#### [RECORDS PROVIDED]
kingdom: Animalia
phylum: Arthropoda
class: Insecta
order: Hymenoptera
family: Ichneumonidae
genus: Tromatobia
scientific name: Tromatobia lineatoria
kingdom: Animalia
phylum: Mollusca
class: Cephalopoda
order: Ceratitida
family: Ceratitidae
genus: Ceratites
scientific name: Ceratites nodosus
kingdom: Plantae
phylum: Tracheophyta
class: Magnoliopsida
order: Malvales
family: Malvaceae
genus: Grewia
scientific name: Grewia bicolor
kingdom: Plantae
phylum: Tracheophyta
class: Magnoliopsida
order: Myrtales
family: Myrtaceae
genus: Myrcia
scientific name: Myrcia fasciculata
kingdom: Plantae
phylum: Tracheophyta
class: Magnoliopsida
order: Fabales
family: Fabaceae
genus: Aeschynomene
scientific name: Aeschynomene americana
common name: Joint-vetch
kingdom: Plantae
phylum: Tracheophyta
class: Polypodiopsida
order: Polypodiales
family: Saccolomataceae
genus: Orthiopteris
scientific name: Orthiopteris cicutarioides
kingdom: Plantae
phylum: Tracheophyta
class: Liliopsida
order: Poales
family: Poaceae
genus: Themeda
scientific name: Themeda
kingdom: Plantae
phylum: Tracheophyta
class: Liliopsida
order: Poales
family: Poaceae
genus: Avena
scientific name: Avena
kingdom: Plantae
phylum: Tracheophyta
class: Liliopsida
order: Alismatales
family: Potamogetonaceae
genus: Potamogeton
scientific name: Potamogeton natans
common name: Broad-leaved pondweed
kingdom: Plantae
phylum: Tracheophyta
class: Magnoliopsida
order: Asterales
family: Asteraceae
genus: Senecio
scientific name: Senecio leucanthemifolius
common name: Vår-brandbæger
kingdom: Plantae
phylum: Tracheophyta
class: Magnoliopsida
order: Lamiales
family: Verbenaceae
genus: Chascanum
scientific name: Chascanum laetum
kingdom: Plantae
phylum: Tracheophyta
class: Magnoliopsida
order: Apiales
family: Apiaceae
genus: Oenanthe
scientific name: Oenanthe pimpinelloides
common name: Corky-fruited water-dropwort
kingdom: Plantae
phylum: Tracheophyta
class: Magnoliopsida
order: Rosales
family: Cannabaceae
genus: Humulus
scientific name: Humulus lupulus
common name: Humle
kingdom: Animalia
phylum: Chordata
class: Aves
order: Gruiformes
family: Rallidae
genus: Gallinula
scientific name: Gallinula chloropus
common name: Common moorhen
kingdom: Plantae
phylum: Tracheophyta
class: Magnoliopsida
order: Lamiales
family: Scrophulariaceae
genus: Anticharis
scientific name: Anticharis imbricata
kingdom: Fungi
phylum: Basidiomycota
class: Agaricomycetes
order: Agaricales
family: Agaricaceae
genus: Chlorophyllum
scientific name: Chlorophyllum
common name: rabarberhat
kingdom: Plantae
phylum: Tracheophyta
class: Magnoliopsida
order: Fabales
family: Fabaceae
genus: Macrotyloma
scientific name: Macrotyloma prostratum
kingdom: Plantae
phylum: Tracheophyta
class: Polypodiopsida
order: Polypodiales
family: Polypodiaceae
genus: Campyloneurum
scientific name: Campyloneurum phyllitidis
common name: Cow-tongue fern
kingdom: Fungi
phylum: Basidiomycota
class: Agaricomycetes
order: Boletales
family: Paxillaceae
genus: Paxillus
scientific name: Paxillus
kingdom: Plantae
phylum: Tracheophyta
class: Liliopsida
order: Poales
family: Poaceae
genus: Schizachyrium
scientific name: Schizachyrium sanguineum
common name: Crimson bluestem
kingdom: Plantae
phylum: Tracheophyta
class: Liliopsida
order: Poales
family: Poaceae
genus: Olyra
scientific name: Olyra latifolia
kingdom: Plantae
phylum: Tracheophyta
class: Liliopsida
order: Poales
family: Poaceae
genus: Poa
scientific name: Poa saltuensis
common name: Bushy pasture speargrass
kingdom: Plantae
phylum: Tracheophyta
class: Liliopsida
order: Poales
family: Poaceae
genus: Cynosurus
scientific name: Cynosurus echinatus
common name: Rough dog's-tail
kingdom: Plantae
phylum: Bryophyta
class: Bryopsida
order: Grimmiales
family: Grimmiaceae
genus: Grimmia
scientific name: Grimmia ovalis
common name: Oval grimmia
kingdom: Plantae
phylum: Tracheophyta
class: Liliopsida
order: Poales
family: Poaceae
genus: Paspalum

#### [EXERCISE DESCRIPTION]
Render every line of the records above as a Markdown table with two columns, Row and Line. Number the rows consecutively and omit any blank lines.

#### [FULL RESPONSE]
| Row | Line |
|---|---|
| 1 | kingdom: Animalia |
| 2 | phylum: Arthropoda |
| 3 | class: Insecta |
| 4 | order: Hymenoptera |
| 5 | family: Ichneumonidae |
| 6 | genus: Tromatobia |
| 7 | scientific name: Tromatobia lineatoria |
| 8 | kingdom: Animalia |
| 9 | phylum: Mollusca |
| 10 | class: Cephalopoda |
| 11 | order: Ceratitida |
| 12 | family: Ceratitidae |
| 13 | genus: Ceratites |
| 14 | scientific name: Ceratites nodosus |
| 15 | kingdom: Plantae |
| 16 | phylum: Tracheophyta |
| 17 | class: Magnoliopsida |
| 18 | order: Malvales |
| 19 | family: Malvaceae |
| 20 | genus: Grewia |
| 21 | scientific name: Grewia bicolor |
| 22 | kingdom: Plantae |
| 23 | phylum: Tracheophyta |
| 24 | class: Magnoliopsida |
| 25 | order: Myrtales |
| 26 | family: Myrtaceae |
| 27 | genus: Myrcia |
| 28 | scientific name: Myrcia fasciculata |
| 29 | kingdom: Plantae |
| 30 | phylum: Tracheophyta |
| 31 | class: Magnoliopsida |
| 32 | order: Fabales |
| 33 | family: Fabaceae |
| 34 | genus: Aeschynomene |
| 35 | scientific name: Aeschynomene americana |
| 36 | common name: Joint-vetch |
| 37 | kingdom: Plantae |
| 38 | phylum: Tracheophyta |
| 39 | class: Polypodiopsida |
| 40 | order: Polypodiales |
| 41 | family: Saccolomataceae |
| 42 | genus: Orthiopteris |
| 43 | scientific name: Orthiopteris cicutarioides |
| 44 | kingdom: Plantae |
| 45 | phylum: Tracheophyta |
| 46 | class: Liliopsida |
| 47 | order: Poales |
| 48 | family: Poaceae |
| 49 | genus: Themeda |
| 50 | scientific name: Themeda |
| 51 | kingdom: Plantae |
| 52 | phylum: Tracheophyta |
| 53 | class: Liliopsida |
| 54 | order: Poales |
| 55 | family: Poaceae |
| 56 | genus: Avena |
| 57 | scientific name: Avena |
| 58 | kingdom: Plantae |
| 59 | phylum: Tracheophyta |
| 60 | class: Liliopsida |
| 61 | order: Alismatales |
| 62 | family: Potamogetonaceae |
| 63 | genus: Potamogeton |
| 64 | scientific name: Potamogeton natans |
| 65 | common name: Broad-leaved pondweed |
| 66 | kingdom: Plantae |
| 67 | phylum: Tracheophyta |
| 68 | class: Magnoliopsida |
| 69 | order: Asterales |
| 70 | family: Asteraceae |
| 71 | genus: Senecio |
| 72 | scientific name: Senecio leucanthemifolius |
| 73 | common name: Vår-brandbæger |
| 74 | kingdom: Plantae |
| 75 | phylum: Tracheophyta |
| 76 | class: Magnoliopsida |
| 77 | order: Lamiales |
| 78 | family: Verbenaceae |
| 79 | genus: Chascanum |
| 80 | scientific name: Chascanum laetum |
| 81 | kingdom: Plantae |
| 82 | phylum: Tracheophyta |
| 83 | class: Magnoliopsida |
| 84 | order: Apiales |
| 85 | family: Apiaceae |
| 86 | genus: Oenanthe |
| 87 | scientific name: Oenanthe pimpinelloides |
| 88 | common name: Corky-fruited water-dropwort |
| 89 | kingdom: Plantae |
| 90 | phylum: Tracheophyta |
| 91 | class: Magnoliopsida |
| 92 | order: Rosales |
| 93 | family: Cannabaceae |
| 94 | genus: Humulus |
| 95 | scientific name: Humulus lupulus |
| 96 | common name: Humle |
| 97 | kingdom: Animalia |
| 98 | phylum: Chordata |
| 99 | class: Aves |
| 100 | order: Gruiformes |
| 101 | family: Rallidae |
| 102 | genus: Gallinula |
| 103 | scientific name: Gallinula chloropus |
| 104 | common name: Common moorhen |
| 105 | kingdom: Plantae |
| 106 | phylum: Tracheophyta |
| 107 | class: Magnoliopsida |
| 108 | order: Lamiales |
| 109 | family: Scrophulariaceae |
| 110 | genus: Anticharis |
| 111 | scientific name: Anticharis imbricata |
| 112 | kingdom: Fungi |
| 113 | phylum: Basidiomycota |
| 114 | class: Agaricomycetes |
| 115 | order: Agaricales |
| 116 | family: Agaricaceae |
| 117 | genus: Chlorophyllum |
| 118 | scientific name: Chlorophyllum |
| 119 | common name: rabarberhat |
| 120 | kingdom: Plantae |
| 121 | phylum: Tracheophyta |
| 122 | class: Magnoliopsida |
| 123 | order: Fabales |
| 124 | family: Fabaceae |
| 125 | genus: Macrotyloma |
| 126 | scientific name: Macrotyloma prostratum |
| 127 | kingdom: Plantae |
| 128 | phylum: Tracheophyta |
| 129 | class: Polypodiopsida |
| 130 | order: Polypodiales |
| 131 | family: Polypodiaceae |
| 132 | genus: Campyloneurum |
| 133 | scientific name: Campyloneurum phyllitidis |
| 134 | common name: Cow-tongue fern |
| 135 | kingdom: Fungi |
| 136 | phylum: Basidiomycota |
| 137 | class: Agaricomycetes |
| 138 | order: Boletales |
| 139 | family: Paxillaceae |
| 140 | genus: Paxillus |
| 141 | scientific name: Paxillus |
| 142 | kingdom: Plantae |
| 143 | phylum: Tracheophyta |
| 144 | class: Liliopsida |
| 145 | order: Poales |
| 146 | family: Poaceae |
| 147 | genus: Schizachyrium |
| 148 | scientific name: Schizachyrium sanguineum |
| 149 | common name: Crimson bluestem |
| 150 | kingdom: Plantae |
| 151 | phylum: Tracheophyta |
| 152 | class: Liliopsida |
| 153 | order: Poales |
| 154 | family: Poaceae |
| 155 | genus: Olyra |
| 156 | scientific name: Olyra latifolia |
| 157 | kingdom: Plantae |
| 158 | phylum: Tracheophyta |
| 159 | class: Liliopsida |
| 160 | order: Poales |
| 161 | family: Poaceae |
| 162 | genus: Poa |
| 163 | scientific name: Poa saltuensis |
| 164 | common name: Bushy pasture speargrass |
| 165 | kingdom: Plantae |
| 166 | phylum: Tracheophyta |
| 167 | class: Liliopsida |
| 168 | order: Poales |
| 169 | family: Poaceae |
| 170 | genus: Cynosurus |
| 171 | scientific name: Cynosurus echinatus |
| 172 | common name: Rough dog's-tail |
| 173 | kingdom: Plantae |
| 174 | phylum: Bryophyta |
| 175 | class: Bryopsida |
| 176 | order: Grimmiales |
| 177 | family: Grimmiaceae |
| 178 | genus: Grimmia |
| 179 | scientific name: Grimmia ovalis |
| 180 | common name: Oval grimmia |
| 181 | kingdom: Plantae |
| 182 | phylum: Tracheophyta |
| 183 | class: Liliopsida |
| 184 | order: Poales |
| 185 | family: Poaceae |
| 186 | genus: Paspalum |